Excerpted passage:
※ ※ ※

Re: [PATCH 2/6] pack-bitmap: prepare to read lookup table extension

[Date Prev][Date Next][Thread Prev][Thread Next][Date Index][Thread Index]

 



On Mon, Jun 20, 2022 at 12:33:10PM +0000, Abhradeep Chakraborty via GitGitGadget wrote:
> From: Abhradeep Chakraborty <chakrabortyabhradeep79@xxxxxxxxx>
>
> Bitmap lookup table extension can let git to parse only the necessary
> bitmaps without loading the previous bitmaps one by one.
>
> Teach git to read and use the bitmap lookup table extension.
>
> Co-Authored-by: Taylor Blau <ttaylorr@xxxxxxxxxx>
> Mentored-by: Taylor Blau <ttaylorr@xxxxxxxxxx>
> Co-Mentored-by: Kaartic Sivaraam <kaartic.sivaraam@xxxxxxxxx>
> Signed-off-by: Abhradeep Chakraborty <chakrabortyabhradeep79@xxxxxxxxx>
> ---
>  pack-bitmap.c | 172 ++++++++++++++++++++++++++++++++++++++++++++++++--
>  pack-bitmap.h |   1 +
>  2 files changed, 166 insertions(+), 7 deletions(-)
>
> diff --git a/pack-bitmap.c b/pack-bitmap.c
> index 36134222d7a..d5e5973a79f 100644
> --- a/pack-bitmap.c
> +++ b/pack-bitmap.c
> @@ -15,6 +15,7 @@
>  #include "list-objects-filter-options.h"
>  #include "midx.h"
>  #include "config.h"
> +#include "hash-lookup.h"
>
>  /*
>   * An entry on the bitmap index, representing the bitmap for a given
> @@ -82,6 +83,13 @@ struct bitmap_index {
>  	/* The checksum of the packfile or MIDX; points into map. */
>  	const unsigned char *checksum;
>
> +	/*
> +	 * If not NULL, these point into the various commit table sections
> +	 * (within map).
> +	 */
> +	unsigned char *table_lookup;
> +	unsigned char *table_offsets;
> +

If table_offsets ends up being a list of just offsets, we could assign
this to the appropriate type, e.g., 'uint64_t *'. We would want to
avoid using a type whose width is platform dependent, like off_t.

But if you end up taking my suggestion from a previous response (of
making each entry in the offset table a triple of commit, offset, and
xor position), make sure to _not_ get tempted to define a struct and
assign table_lookup to be a pointer of that structure type.

That's because even though the struct *should* be packed as you expect,
the packing is mostly up to the compiler, so you can't guarantee its
members won't have padding between them or at the end of the struct for
alignment purposes.

>  	/*
>  	 * Extended index.

※ ※ ※

Entries shown:
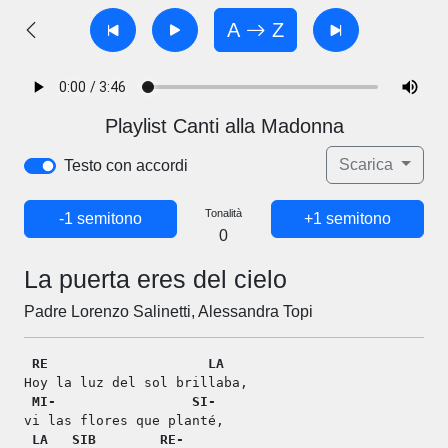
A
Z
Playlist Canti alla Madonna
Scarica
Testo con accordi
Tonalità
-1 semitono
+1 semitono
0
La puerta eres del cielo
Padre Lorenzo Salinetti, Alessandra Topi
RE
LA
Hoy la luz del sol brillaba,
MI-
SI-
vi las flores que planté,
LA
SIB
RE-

※ ※ ※

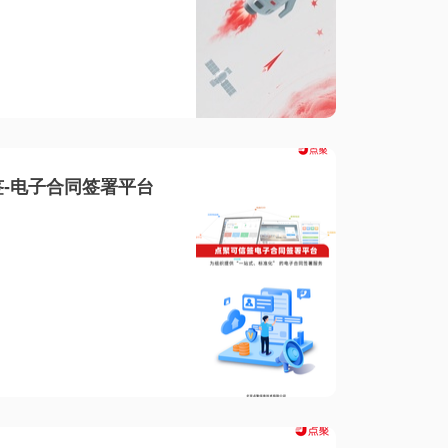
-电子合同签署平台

※ ※ ※

Prompt A: According to the patch review on the bitmap lookup table, which kind of type should be avoided for table_offsets, and what example does it give?
Prompt B: Carry on the patch review of the bitmap lookup table extension from the point where it stops.

Task response A: A type whose width is platform dependent, such as off_t.

Task response B:
>  	 *
> @@ -185,6 +193,24 @@ static int load_bitmap_header(struct bitmap_index *index)
>  			index->hashes = (void *)(index_end - cache_size);
>  			index_end -= cache_size;
>  		}
> +
> +		if (flags & BITMAP_OPT_LOOKUP_TABLE &&
> +		    git_env_bool("GIT_READ_COMMIT_TABLE", 1)) {

What is the purpose of the GIT_READ_COMMIT_TABLE environment variable? I
assume that it's to make it easier to run tests (especially performance
ones) with and without access to the lookup table. If so, we should
document that (lightly) in the commit message, and rename this to be
GIT_TEST_READ_COMMIT_TABLE to indicate that it shouldn't be used outside
of tests.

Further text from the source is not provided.